◆ **Data to examine**:
- - - - -

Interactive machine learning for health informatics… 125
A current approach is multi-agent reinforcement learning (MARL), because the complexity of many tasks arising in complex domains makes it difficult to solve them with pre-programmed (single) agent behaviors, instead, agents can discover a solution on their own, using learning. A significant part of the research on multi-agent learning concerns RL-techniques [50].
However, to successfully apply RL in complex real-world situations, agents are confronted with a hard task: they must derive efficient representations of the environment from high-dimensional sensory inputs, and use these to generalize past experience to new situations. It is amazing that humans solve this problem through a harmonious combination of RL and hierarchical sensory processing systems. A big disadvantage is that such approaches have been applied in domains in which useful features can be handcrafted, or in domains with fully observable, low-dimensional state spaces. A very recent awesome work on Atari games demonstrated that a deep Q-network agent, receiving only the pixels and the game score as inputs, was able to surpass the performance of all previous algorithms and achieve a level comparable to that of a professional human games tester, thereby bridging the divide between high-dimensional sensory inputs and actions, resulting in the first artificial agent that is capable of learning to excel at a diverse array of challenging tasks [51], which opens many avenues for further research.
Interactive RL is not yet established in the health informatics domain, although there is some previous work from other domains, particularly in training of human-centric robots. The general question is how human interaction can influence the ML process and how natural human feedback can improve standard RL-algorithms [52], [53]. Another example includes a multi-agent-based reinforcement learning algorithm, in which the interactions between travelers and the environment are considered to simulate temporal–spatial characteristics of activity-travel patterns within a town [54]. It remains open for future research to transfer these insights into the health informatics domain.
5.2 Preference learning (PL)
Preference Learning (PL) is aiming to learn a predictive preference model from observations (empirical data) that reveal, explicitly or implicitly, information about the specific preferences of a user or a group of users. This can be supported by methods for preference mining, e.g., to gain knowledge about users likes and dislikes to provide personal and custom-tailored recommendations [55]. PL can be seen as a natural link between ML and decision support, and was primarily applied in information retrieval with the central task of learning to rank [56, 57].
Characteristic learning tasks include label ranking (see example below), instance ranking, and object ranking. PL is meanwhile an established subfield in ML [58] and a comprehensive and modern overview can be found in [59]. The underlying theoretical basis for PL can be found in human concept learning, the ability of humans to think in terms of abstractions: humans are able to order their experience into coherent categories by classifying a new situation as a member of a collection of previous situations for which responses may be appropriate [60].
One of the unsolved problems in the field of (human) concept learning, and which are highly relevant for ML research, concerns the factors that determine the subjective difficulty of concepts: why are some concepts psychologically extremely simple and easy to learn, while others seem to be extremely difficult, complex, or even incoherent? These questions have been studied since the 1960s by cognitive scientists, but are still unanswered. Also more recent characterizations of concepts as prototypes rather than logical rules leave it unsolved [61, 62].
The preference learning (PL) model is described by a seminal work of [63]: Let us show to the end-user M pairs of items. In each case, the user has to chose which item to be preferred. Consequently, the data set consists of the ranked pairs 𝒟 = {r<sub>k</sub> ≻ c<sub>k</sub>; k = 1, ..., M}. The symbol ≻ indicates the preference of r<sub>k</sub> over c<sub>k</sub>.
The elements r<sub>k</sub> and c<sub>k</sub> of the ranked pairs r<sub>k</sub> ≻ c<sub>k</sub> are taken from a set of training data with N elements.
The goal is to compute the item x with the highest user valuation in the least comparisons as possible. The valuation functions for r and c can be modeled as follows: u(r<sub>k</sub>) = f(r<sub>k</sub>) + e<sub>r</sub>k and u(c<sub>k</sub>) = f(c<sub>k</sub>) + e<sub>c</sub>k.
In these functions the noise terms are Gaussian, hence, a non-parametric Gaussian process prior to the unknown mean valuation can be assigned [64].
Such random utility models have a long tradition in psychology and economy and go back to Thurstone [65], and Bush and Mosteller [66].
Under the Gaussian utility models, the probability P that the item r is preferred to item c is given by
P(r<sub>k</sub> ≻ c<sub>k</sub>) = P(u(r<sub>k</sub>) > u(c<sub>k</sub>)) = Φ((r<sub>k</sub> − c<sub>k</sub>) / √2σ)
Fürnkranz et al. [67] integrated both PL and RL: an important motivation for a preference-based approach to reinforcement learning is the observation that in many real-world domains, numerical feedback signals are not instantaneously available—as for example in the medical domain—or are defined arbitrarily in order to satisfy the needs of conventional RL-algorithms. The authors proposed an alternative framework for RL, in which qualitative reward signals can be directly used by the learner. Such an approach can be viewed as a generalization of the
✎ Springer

- - - - -

◆ **Task details**: Scan the material above and copy every line that holds the string "utility".

◆ **Result**:
Such random utility models have a long tradition in psychology and economy and go back to Thurstone [65], and Bush and Mosteller [66].
Under the Gaussian utility models, the probability P that the item r is preferred to item c is given by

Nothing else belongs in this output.